There are very few things that I hate more than being talked down to, which may very well be why your much-discussed State of the Union response last week rubbed me in the exact opposite direction of my fur on Tuesday, Mr. Rubio. I caught every single word – and gulp –of your address, Mr. Senator, and to be frank, I demand an apology of sorts.
You see, my compatriots and I are the most connected generation in history. We are able to, in a moment’s notice, use the spooky magic of the Internet to fact check every single word you broadcast into the public sector in real time. And we enjoy doing it. We appreciate facts, and we expect you to use them, abuse them and make them up as you please, like a real politician. So when you turn in a speech full of enough sweeping generalizations to make a teen abstinence activist blush, inquisitive college kids like me get a tad ornery.

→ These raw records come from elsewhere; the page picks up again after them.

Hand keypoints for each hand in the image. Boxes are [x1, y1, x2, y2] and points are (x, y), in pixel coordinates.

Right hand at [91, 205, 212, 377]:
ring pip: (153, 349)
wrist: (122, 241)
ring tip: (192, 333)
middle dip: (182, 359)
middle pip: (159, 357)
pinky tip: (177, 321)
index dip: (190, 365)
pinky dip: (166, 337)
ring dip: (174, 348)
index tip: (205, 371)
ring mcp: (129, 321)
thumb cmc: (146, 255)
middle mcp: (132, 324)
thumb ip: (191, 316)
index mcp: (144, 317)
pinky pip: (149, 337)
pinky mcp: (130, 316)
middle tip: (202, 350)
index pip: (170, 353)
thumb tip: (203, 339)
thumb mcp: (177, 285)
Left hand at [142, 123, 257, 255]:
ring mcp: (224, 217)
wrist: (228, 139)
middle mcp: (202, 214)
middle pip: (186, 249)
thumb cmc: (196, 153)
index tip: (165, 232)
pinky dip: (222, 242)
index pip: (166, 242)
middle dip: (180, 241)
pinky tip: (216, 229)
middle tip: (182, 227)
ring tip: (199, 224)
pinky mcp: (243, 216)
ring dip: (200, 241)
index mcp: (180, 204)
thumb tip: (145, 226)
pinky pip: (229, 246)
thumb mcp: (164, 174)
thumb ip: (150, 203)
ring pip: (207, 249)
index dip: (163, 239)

Thank you for kindly informing me that the government creates “complicated rules and laws.” If you could hang out in my living room and inform me when my fireplace is hot, that’d be a massive help as well. Your job as a Senator is to create “complicated rules and laws,” Mr. Rubio. You are the government. If you refuse to make the scary, scary rules that allow our country to operate and keep businesses from dumping asbestos into my local water supply, who will?
Another gem from your rebuttal speech: “Our government can’t control the weather.” Why not, Mr. Senator? The Chinese claim to have built weather cannons for the Beijing Olympics that destroyed the city’s typical life-smothering smog. What say you to that? Is this why your party fears the Chinese so much? Can I now blame Philadelphia’s inconveniently snowy February on menacing Chinese weather guns? I demand answers.
Jokes aside, I wanted to like you, Mr. Rubio. I wanted to believe that you really were the “Savior of the Republican Party,” as Time Magazine was so quick to anoint you this month. I wanted to believe that your party’s recent thrashing at the Presidential polls had forced your constituents to modernize and align yourselves with causes that young people could get behind. Like any semblance of science, for instance.
Instead, you denied global warming, blankly ignored the raging gun control debate, and served the American public more clichéd statements about Republican values than a seventh-grade Social Studies class. Thank you for informing me that you think government is a bad, bad thing. It’s great to know that you hate taxes more than Ke$ha hates disinfecting herself. It was nice to hear that you think that I should be able to afford college, Mr. Senator.
It would have been even nicer if you told me how.